** Sobre la tarea **
Conteste estas preguntas con lo que dice el texto del ejercicio:
1. ¿Qué hacía la hermana de Marisa detrás de las cortinas?
2. ¿Qué sacó del coche quien narra mientras esperaba?
3. ¿Dónde y para quién estuvo trabajando Marisa?

___ Texto del ejercicio ___

Tras las cortinas que tapaban la puerta abierta de la casa estaba la hermana de Marisa, una señora de pelo cortísimo y unas orejeras tan grandes que la tapaban hasta la mejilla. Estaba haciendo un crucigrama en uno de esos libros llenos de ellos que tienen todas las señoras mayores de 70 años. Parecía tan concentrada que casi no me atreví a saludarla. Cuando por fin le dije hola, ella apenas levantó la vista para verme. 

—Está muy sorda, me dijo. Casi no escucha nada. 

—Ah, dije yo. 

Después de esa pequeña presentación les pedí indicaciones sobre el lugar en el que se reunía el grupo de gente al que había venido a ver. Pocos minutos después, Marisa me lo había resuelto todo. Pero todavía era muy pronto para aquella cosa, así que saqué del coche un tarro con café que me había preparado en casa y me lo bebí mientras fumaba un cigarrillo y hablaba con las señoras. 

Yo estuve en Madrid, empezó a contar Marisa. Estuve trabajando para una familia allí toda la vida, hasta hace unos años.

___ Extracto de datos ___

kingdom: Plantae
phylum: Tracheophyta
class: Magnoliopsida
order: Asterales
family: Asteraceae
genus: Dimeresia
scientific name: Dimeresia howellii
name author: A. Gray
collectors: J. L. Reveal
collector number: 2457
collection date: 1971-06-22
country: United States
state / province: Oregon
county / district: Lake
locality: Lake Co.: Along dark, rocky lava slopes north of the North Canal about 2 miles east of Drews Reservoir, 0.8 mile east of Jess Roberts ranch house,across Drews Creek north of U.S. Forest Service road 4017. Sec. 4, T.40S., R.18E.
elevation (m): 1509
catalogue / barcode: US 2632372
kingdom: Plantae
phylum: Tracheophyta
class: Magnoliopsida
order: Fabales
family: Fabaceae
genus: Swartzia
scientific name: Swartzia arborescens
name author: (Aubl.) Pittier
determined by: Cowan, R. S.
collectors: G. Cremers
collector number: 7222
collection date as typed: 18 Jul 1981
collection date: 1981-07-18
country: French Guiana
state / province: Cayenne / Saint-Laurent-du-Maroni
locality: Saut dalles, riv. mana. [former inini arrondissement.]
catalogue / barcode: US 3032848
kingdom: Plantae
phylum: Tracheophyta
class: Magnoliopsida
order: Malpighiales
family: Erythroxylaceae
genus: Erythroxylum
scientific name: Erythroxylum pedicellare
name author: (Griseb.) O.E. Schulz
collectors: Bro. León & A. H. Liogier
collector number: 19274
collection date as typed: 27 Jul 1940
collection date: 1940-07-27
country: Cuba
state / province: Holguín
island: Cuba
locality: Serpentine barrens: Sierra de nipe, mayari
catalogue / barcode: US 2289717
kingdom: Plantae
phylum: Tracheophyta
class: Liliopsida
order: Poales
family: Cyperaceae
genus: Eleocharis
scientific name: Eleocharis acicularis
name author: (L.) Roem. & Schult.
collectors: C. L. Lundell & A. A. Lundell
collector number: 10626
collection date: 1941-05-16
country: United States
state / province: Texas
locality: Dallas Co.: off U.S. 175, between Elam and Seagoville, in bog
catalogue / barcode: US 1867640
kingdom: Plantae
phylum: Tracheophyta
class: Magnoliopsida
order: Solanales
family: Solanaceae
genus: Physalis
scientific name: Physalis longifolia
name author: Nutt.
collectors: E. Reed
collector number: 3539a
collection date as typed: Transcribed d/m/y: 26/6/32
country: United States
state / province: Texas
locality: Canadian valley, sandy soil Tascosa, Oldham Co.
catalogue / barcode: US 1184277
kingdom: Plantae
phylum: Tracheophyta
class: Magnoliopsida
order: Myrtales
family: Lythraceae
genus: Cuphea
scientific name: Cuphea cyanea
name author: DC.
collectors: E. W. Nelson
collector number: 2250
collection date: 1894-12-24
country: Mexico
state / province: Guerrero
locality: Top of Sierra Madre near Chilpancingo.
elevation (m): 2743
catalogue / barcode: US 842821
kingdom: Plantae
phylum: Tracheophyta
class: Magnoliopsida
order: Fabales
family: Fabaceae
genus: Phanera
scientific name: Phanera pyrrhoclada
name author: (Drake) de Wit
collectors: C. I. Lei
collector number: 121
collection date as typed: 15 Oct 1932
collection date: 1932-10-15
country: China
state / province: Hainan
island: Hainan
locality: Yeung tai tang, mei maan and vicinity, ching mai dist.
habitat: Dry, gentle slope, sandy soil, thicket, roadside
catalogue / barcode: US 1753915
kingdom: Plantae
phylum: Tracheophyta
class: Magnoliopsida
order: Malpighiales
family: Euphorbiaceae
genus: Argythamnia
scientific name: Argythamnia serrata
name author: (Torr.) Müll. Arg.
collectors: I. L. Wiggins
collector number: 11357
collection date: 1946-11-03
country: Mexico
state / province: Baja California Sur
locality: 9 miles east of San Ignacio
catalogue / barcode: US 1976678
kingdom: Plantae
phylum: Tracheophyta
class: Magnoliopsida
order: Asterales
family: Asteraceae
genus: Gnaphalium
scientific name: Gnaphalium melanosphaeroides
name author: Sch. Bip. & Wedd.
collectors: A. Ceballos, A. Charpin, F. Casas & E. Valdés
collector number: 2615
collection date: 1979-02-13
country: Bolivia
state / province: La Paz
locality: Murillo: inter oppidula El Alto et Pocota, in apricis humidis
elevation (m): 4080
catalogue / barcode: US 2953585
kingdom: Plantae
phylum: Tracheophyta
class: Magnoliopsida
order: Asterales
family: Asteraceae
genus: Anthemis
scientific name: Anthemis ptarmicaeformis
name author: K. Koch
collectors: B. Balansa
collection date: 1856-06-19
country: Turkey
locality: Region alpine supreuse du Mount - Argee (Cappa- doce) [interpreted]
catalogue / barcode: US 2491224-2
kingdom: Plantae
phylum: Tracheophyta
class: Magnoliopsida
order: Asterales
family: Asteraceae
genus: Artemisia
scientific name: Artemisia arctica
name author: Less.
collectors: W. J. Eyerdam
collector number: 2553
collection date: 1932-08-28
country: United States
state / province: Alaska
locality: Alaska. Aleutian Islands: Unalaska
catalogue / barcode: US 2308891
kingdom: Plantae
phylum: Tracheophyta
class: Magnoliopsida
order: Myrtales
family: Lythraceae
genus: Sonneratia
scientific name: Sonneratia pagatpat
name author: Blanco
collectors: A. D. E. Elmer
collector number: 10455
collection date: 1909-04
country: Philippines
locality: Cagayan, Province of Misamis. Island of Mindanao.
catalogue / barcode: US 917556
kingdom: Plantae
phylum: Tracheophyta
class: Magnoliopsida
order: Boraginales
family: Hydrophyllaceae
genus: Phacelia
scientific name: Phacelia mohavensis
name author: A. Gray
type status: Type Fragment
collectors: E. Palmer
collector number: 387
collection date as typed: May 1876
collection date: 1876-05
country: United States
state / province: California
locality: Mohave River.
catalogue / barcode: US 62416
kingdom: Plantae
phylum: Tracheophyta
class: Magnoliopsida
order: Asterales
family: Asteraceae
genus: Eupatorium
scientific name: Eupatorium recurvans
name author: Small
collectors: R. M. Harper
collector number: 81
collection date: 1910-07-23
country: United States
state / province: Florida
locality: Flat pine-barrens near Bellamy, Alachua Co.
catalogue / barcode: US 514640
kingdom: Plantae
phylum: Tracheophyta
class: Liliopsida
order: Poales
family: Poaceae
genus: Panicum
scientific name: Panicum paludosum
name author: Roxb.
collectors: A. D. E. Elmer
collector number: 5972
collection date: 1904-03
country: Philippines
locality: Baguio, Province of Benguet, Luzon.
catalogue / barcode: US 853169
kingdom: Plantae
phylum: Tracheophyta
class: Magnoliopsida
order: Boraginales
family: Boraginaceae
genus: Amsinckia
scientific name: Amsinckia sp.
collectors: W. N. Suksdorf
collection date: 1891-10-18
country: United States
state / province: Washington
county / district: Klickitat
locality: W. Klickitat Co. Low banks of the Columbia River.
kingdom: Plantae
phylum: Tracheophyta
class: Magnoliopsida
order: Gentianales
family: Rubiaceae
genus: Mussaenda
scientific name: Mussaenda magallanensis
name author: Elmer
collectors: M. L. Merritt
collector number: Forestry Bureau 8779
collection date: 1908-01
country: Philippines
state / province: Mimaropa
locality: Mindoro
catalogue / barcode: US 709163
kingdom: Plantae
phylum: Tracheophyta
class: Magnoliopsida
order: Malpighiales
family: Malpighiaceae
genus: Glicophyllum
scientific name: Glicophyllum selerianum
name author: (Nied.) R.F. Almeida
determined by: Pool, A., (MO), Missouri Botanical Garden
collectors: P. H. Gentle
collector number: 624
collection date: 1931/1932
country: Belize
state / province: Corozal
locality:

___

** Respuesta esperada **
1. Hacía un crucigrama en un libro lleno de ellos.
2. Sacó un tarro con café que había preparado en casa.
3. Estuvo en Madrid, trabajando para una familia toda la vida, hasta hace unos años.